Some gun owners said the Parkland shooting motivated them to be more vocal about their support for background checks, or about long simmering discontent with the N.R.A.
“What put me over the edge was this series of recent tragedies, both in schools and in other areas, and they just never budged,” John S. Liccardi said of the N.R.A. Mr. Liccardi, 73, a hunter from Rutland, Vt., who owns several guns, stepped publicly into the gun debate for the first time in March. He denounced the N.R.A. in an op-ed[1] for the news website VTDigger.
“If there ever is going to be any progress in sensible gun ownership and control,” Mr. Liccardi said, “it has to be from the middle ground.”
Some members of gun-owning families have entered the debate hesitantly. Karen Fowkes from Vienna, Va., joined a sea of people at the March for Our Lives in Washington, D.C., last month. Her husband owned a gun, she said, and she initially worried about feeling hypocritical, but joined her daughter, Colleen, at the march after some convincing.

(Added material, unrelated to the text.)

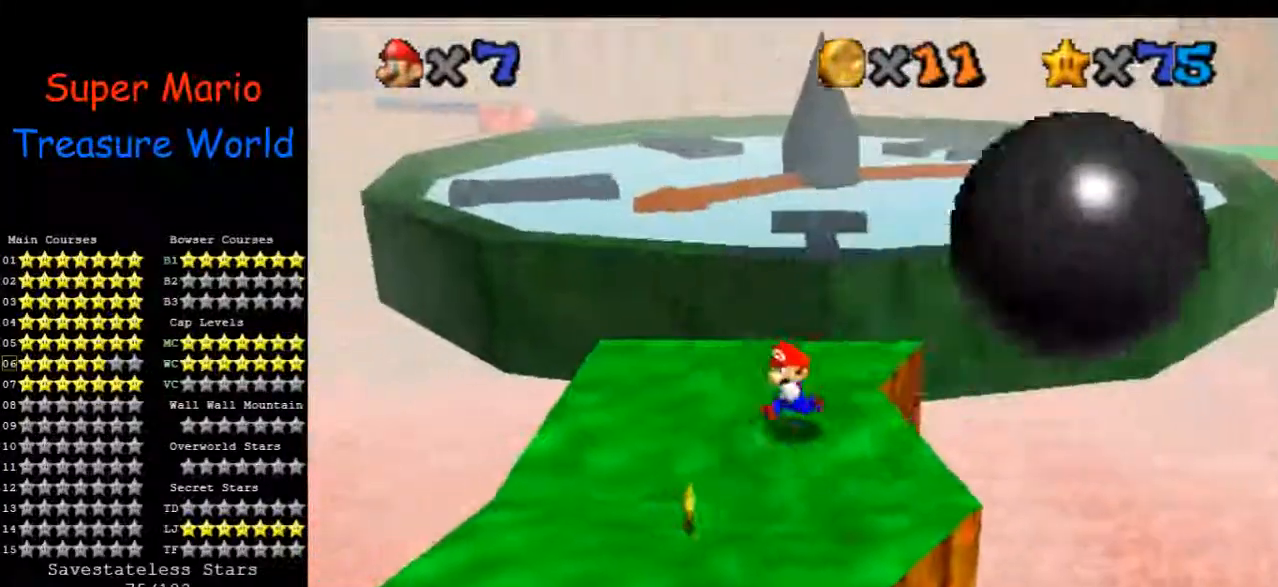
{"buttons": [], "left_stick": "down-right", "events": [[333, "left_stick", "down"], [467, "left_stick", "down-right"]]}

“I said, ‘Mom, this is not an anti-gun march,’” the younger Ms. Fowkes said. “I asked, ‘Are you for universal background checks?’ She said, ‘Yes.’”
To that, the younger Ms. Fowkes told her mother, “You are for gun control, too!”
But for other gun owners, the marches had the opposite effect.
“I have a little bit more trepidation now,” said Rob Mason, 47, an educational aide at a high school in Maineville, Ohio, outside Cincinnati, who owns several guns and practices shooting with his children at a range. “It seems like it’s going too far.”